Their techniques couldn’t be more different. Langford creates detailed paintings, populated with images of cowboys, skulls and revered musicians- Johnny Cash, Bob Dylan, John Cale, often styling an entire painting after one of his songs, painstakingly fitting the lyrics into the context of the artwork. Salas-Humara paints dogs, Walter’s Dogs he calls them appropriately enough. They are not painstaking, they aren’t even realistic- they have spaghetti legs, tongues hanging out, sometimes two heads- but they are adorable. He has recently expanded his art into other areas- T-shirts, handbags, and stuffed animals- and he even offers “portraits” of your dog. While it may have been the art that brought them together for that first show, it is their camaraderie that has kept them doing these shows, each year expanding to another city.

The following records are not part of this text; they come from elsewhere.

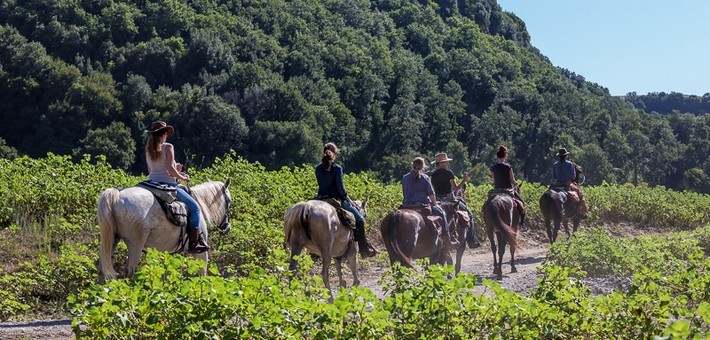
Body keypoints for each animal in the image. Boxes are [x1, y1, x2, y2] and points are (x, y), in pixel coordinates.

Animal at [97, 178, 234, 282]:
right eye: (229, 201)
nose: (227, 227)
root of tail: (118, 195)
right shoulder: (200, 253)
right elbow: (202, 273)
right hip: (135, 245)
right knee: (129, 271)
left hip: (112, 240)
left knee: (101, 267)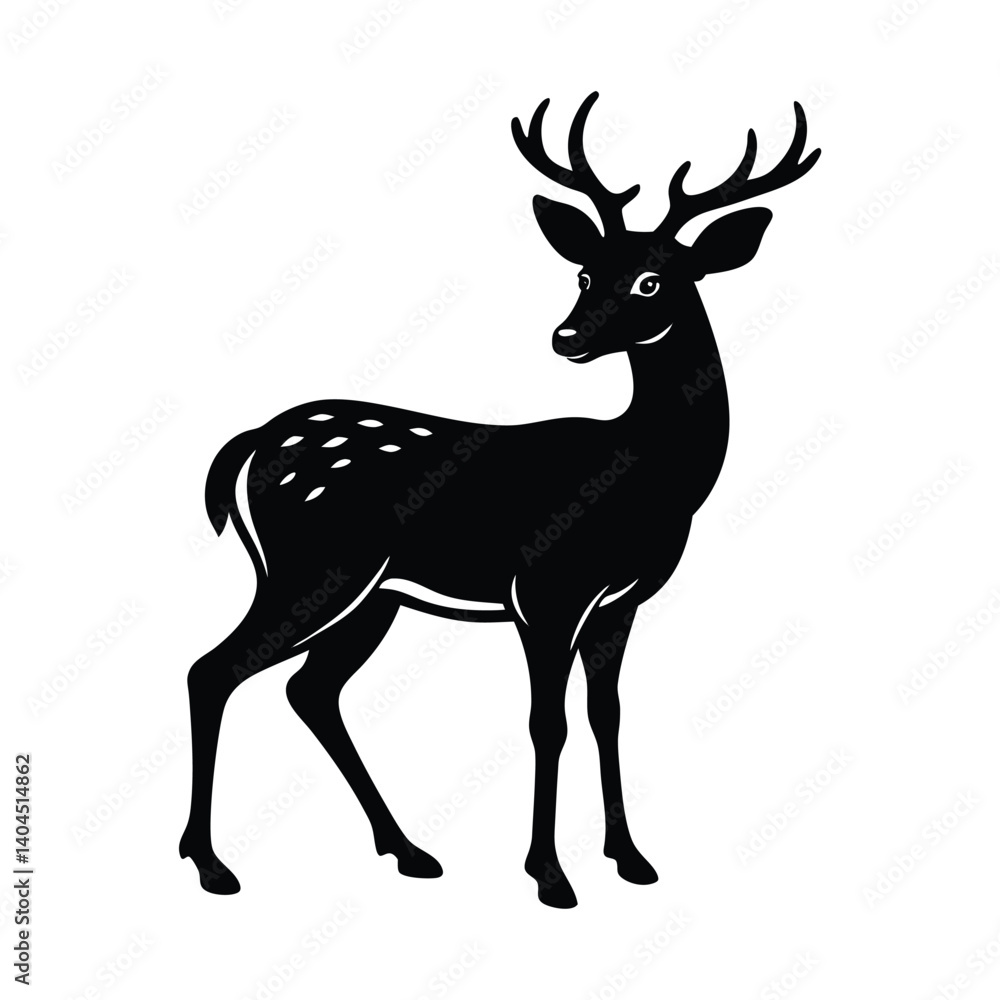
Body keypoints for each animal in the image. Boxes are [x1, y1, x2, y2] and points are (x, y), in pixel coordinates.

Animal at [179, 92, 820, 908]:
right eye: (585, 272)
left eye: (652, 281)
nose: (567, 337)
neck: (650, 479)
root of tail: (252, 442)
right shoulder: (546, 589)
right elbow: (548, 722)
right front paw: (550, 875)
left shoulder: (619, 601)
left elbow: (606, 714)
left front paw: (631, 859)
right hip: (314, 564)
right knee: (214, 670)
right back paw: (210, 863)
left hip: (372, 593)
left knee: (309, 689)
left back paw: (408, 850)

It was supposed to be an 8 PM show, but at 8 PM they were just starting their dinner at the nearby Tornado Room, Langford’s dining spot of choice for better than ten years. Salas-Humara started the night, playing several songs before Langford made his way to the stage. The show was even more cooperative than the one the year before. There were a couple songs on which they both played guitar, but usually while one was playing a tune, the other tapped on the bongos. Yep bongos, trust me, it sounded cooler than it sounds. Just watching their enthusiasm (especially Langford’s) on the oft-maligned drum percussion pair was a highlight of the show. Both have more than their share of dark songs, but they are endlessly jovial on stage. Salas-Humara in particular has what is perhaps the most winning and infectious smile I have even seen; it lights up his face and the room.
While Salas-Humara featured songs from the Silos’ new release Florizona, Langford mined a group of songs that once were old but are new again. His most recent Bloodshot offering is Skull Orchard Revisited, a book featuring his art and stories as well as writings from his father and brother centering on his childhood in Newport, Wales. Most of these songs were originally featured on the first Skull Orchard release, but they were re-recorded with the Burlington Welsh Men’s Choir for this special release. The Vancouver group is also much cooler than they sound, instead of turning it into a Mormon Tabernacle spectacle; they add depth and beauty to the songs. My favorite of these is the story of how the filming of the epic Moby Dick brought a temporary spotlight to the depressed Newport. “All the locals were extras, all the locals got paid,” it was enough to get me to finally rent the classic. (Spoiler alert, Ahab really is bat-shit crazy and Ishmael is the only one who survives the expedition.) He also delved into last year’s Skull Orchard record, the excellent Old Devils including “Luxury” and “Getting Used to Uselessness.”
Salas-Humara had a number of requests but he honored the classic “Susan Across the Ocean,” a heart-breaking song of loss. I’ve been lucky enough to have had both of these terrific artists play my basement and they weren’t going to let that go unrewarded. During “Sheila” a song of mistaken identity, one verse became “You say your name is Kiki, you look like Sheila,” which made more sense than Langford’s improv suggestion of “Gaynor,” to which he finally added “Gloria Gaynor.” With two sets and a long break, the show went much longer than it should have, but it is hard to complain about something this entertaining.